(DATA FOR PROCESSING)
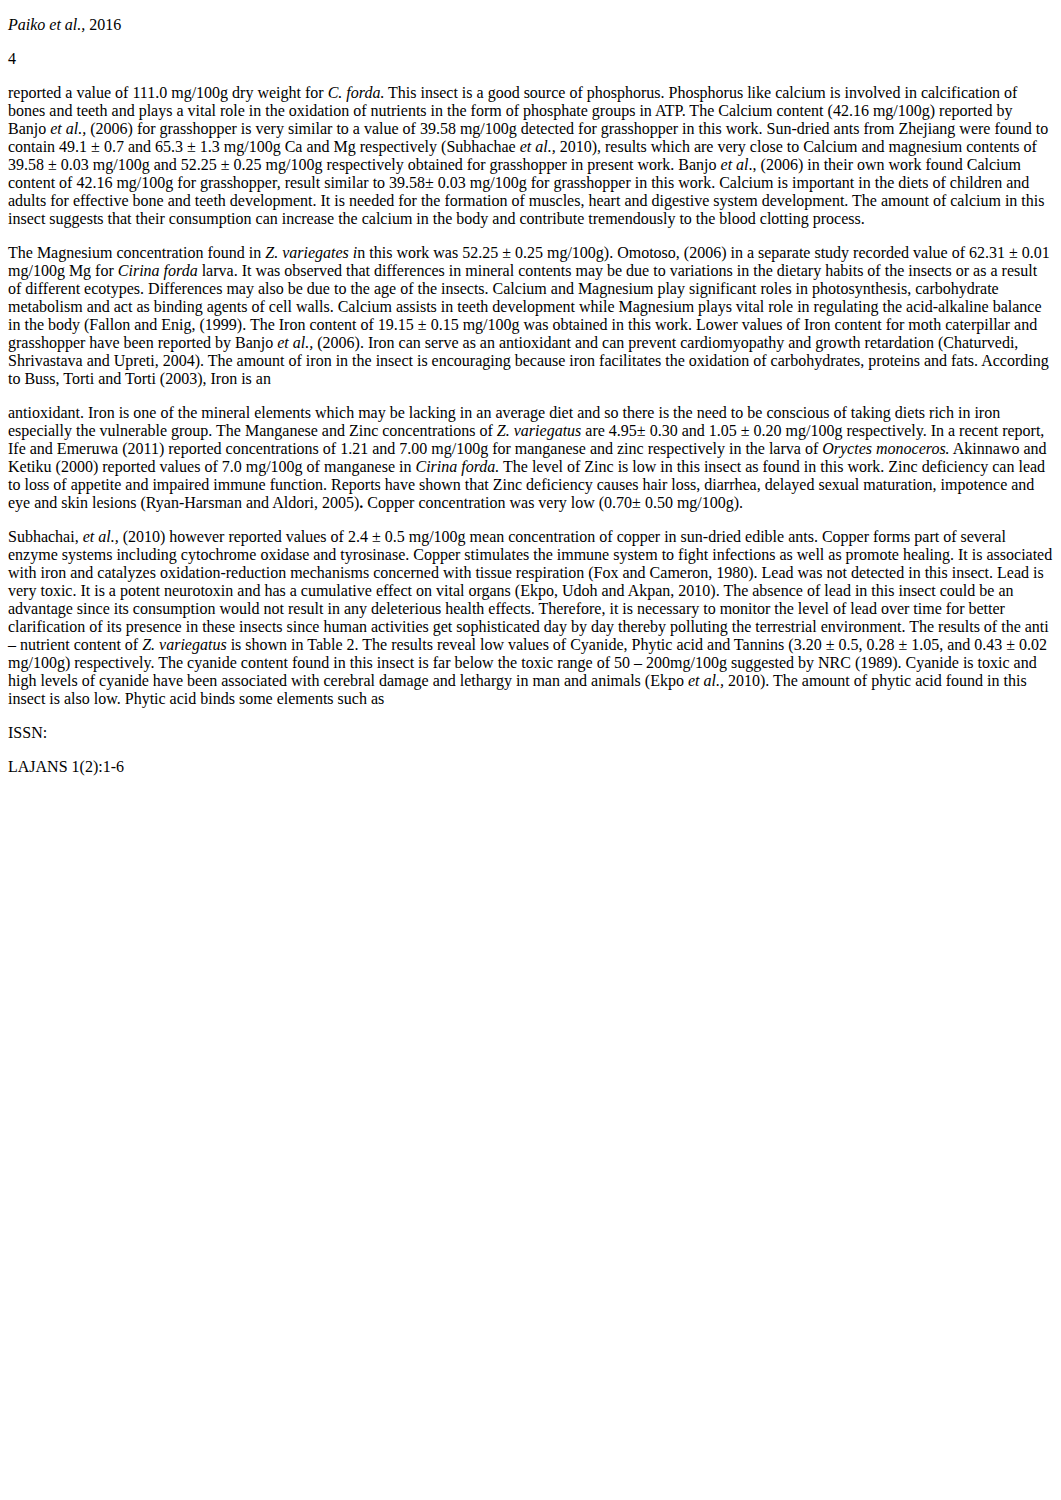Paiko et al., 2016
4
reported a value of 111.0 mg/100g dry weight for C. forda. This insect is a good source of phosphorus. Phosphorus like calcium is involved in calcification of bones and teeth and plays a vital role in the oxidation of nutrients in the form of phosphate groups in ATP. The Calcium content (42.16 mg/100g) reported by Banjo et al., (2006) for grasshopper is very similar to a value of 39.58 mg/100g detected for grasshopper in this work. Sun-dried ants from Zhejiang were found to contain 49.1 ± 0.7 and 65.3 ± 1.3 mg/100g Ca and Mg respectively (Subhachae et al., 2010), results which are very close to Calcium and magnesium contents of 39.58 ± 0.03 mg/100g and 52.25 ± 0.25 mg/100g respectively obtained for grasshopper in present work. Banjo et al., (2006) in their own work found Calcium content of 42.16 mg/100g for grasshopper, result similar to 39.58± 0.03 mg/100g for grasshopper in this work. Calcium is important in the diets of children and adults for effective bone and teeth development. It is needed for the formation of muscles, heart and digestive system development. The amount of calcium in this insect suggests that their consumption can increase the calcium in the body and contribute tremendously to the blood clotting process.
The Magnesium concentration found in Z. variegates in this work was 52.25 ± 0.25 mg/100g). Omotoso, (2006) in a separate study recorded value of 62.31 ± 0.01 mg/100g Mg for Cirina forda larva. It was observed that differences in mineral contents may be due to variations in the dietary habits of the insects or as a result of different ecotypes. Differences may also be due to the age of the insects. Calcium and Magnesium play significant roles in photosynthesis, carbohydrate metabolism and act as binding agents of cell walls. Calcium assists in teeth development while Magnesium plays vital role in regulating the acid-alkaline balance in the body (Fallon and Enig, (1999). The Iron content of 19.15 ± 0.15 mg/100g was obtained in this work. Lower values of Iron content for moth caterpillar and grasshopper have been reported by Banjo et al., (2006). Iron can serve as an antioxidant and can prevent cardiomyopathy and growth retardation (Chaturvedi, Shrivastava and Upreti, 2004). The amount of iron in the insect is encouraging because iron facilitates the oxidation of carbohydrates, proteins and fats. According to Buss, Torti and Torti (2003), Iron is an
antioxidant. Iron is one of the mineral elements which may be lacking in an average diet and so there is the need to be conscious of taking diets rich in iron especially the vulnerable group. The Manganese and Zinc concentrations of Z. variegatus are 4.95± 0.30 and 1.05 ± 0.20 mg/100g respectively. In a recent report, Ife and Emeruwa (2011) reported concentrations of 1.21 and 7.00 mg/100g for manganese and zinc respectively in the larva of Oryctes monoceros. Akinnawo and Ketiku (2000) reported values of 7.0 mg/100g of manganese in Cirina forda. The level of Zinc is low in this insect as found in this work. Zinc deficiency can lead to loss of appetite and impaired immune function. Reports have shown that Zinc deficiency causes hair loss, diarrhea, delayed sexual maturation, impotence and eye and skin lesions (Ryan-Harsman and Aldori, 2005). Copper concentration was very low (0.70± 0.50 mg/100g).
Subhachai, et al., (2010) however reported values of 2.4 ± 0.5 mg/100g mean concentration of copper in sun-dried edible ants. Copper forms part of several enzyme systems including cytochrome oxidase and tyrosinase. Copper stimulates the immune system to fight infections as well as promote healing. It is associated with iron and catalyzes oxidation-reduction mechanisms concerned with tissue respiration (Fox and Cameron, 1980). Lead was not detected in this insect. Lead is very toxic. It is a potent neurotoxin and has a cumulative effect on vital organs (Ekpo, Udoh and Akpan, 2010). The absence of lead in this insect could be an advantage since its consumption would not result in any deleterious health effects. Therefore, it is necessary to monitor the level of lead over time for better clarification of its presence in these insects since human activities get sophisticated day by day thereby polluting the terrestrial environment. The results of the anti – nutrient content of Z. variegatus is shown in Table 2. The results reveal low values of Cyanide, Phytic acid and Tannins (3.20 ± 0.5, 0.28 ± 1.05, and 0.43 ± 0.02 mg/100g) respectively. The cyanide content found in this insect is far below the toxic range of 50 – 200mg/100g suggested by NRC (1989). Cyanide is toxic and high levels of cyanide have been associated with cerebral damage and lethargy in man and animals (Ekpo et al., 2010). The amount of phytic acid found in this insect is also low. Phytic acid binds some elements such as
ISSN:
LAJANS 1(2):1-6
(End DATA FOR PROCESSING)
(DATA FOR PROCESSING)
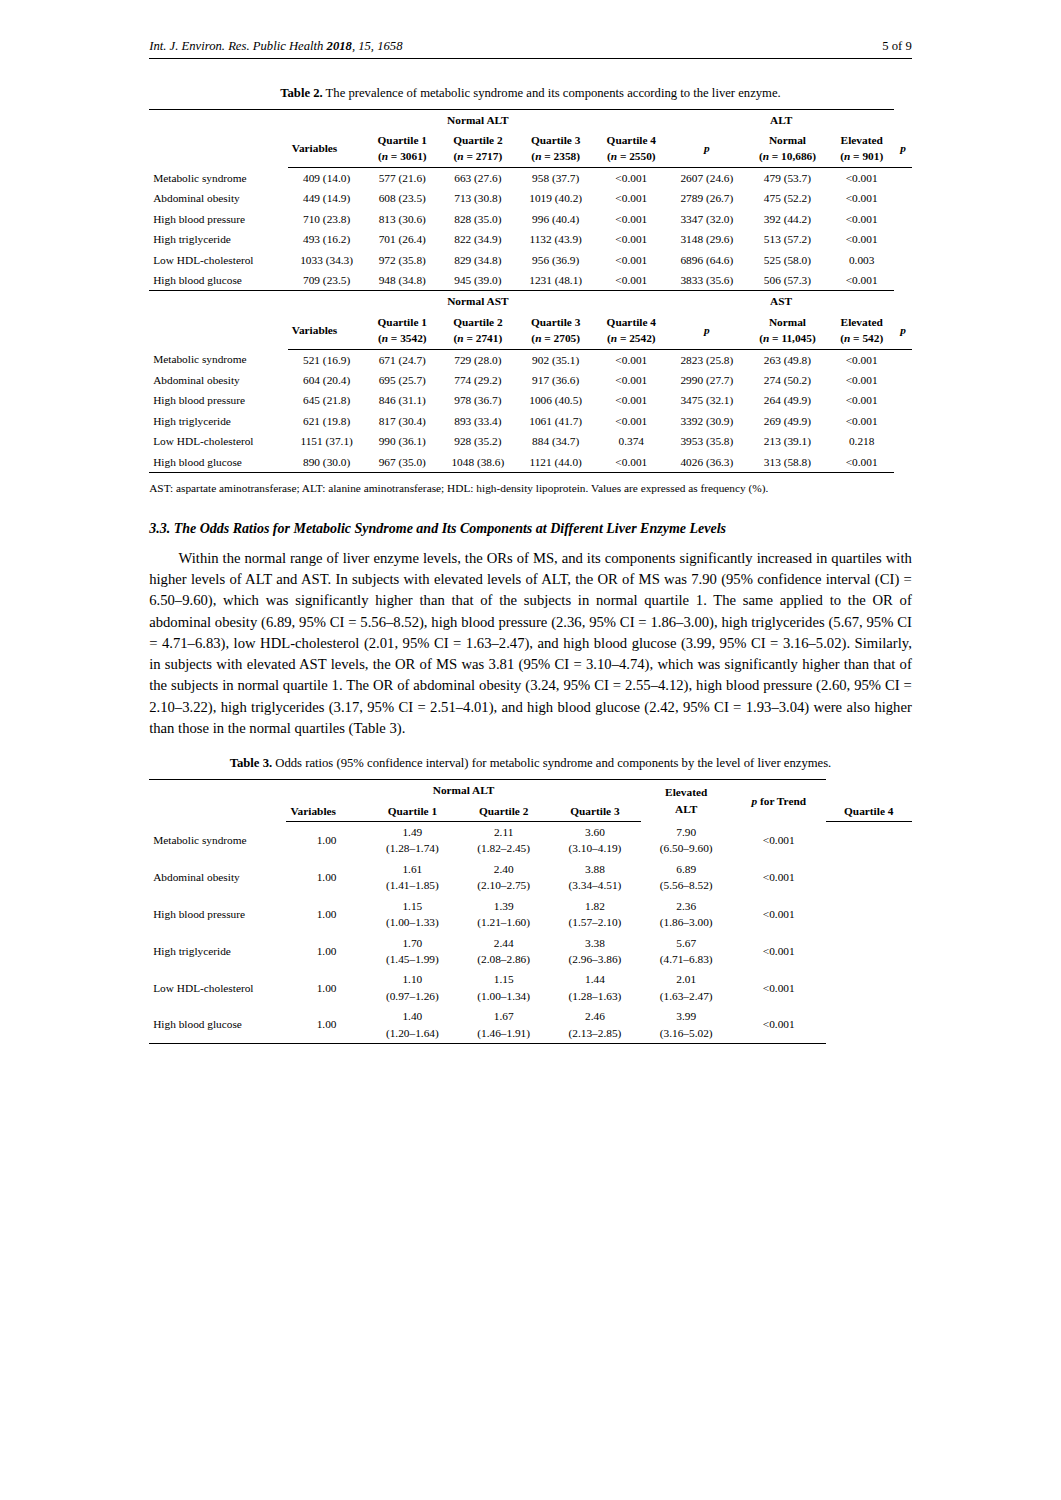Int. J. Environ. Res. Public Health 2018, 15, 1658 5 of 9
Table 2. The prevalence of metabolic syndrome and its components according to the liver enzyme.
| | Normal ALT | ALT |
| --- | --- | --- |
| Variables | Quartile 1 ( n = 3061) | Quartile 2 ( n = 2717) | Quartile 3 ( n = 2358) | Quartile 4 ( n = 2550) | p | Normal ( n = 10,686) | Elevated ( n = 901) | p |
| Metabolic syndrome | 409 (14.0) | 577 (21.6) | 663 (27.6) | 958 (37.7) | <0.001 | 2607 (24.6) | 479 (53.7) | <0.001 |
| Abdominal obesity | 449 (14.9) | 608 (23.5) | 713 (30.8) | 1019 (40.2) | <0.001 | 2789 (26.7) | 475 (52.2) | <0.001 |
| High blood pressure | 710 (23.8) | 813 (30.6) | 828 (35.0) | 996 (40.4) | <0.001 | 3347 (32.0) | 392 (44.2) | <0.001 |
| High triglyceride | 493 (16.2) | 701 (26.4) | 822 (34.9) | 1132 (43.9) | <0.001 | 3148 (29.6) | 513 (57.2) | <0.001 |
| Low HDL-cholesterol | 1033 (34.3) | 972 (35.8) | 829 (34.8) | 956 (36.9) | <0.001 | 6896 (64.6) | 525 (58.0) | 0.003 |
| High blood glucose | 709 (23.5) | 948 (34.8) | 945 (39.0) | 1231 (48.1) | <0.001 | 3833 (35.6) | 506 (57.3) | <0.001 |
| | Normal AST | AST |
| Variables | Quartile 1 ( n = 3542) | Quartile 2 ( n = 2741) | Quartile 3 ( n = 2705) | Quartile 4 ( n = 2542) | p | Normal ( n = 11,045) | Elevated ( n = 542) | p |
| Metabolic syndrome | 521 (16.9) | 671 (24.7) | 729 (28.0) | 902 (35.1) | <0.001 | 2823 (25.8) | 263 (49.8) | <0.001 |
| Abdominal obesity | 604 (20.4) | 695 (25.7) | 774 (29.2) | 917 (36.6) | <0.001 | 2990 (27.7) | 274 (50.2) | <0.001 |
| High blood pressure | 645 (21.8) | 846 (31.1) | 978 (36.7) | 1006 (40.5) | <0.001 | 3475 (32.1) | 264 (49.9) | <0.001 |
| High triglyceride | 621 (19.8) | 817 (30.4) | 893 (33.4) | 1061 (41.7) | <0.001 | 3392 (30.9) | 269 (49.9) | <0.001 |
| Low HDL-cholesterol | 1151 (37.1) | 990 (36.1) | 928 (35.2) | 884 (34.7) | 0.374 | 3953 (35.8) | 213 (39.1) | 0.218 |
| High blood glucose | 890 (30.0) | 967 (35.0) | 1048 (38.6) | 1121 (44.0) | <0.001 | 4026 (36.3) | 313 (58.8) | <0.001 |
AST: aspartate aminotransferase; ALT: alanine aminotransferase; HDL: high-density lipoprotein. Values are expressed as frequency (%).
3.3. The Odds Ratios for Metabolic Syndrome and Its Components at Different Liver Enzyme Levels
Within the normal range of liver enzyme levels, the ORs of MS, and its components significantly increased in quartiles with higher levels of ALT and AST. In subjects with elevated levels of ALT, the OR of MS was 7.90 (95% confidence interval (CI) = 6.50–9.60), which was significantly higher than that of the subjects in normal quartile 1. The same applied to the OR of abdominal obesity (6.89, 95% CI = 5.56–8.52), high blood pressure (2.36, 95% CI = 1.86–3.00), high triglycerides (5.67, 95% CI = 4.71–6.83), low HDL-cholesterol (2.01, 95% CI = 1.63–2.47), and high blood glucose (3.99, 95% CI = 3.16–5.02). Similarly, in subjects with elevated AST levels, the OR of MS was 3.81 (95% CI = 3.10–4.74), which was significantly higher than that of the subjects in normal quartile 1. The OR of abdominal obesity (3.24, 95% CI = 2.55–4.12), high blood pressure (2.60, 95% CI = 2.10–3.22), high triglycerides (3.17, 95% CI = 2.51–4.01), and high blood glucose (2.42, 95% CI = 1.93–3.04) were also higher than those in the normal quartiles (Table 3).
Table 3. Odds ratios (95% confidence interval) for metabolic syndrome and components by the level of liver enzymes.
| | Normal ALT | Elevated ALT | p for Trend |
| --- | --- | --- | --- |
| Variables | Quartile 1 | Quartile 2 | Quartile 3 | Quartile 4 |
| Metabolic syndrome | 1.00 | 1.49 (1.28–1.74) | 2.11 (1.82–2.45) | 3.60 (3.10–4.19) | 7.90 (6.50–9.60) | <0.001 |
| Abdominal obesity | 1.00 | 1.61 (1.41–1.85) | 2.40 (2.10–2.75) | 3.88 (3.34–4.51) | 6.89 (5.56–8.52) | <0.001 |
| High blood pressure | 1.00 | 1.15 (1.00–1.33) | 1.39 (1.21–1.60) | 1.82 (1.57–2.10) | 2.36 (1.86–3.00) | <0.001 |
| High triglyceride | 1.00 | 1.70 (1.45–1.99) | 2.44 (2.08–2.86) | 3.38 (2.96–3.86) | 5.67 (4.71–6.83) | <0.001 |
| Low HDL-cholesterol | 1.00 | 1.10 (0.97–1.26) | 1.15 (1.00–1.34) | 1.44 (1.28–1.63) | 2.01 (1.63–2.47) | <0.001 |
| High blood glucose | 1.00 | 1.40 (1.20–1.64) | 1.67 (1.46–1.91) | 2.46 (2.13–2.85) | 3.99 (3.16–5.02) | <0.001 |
(End DATA FOR PROCESSING)
> TASK PROMPT:
Return a word-for-word copy of the lines above from the one holding "(1.86–3.00) | <0.001 |" through the one holding "(4.71–6.83) | <0.001 |", with both of them included and nothing besides.

> TASK RESPONSE:
| High blood pressure | 1.00 | 1.15 (1.00–1.33) | 1.39 (1.21–1.60) | 1.82 (1.57–2.10) | 2.36 (1.86–3.00) | <0.001 |
| High triglyceride | 1.00 | 1.70 (1.45–1.99) | 2.44 (2.08–2.86) | 3.38 (2.96–3.86) | 5.67 (4.71–6.83) | <0.001 |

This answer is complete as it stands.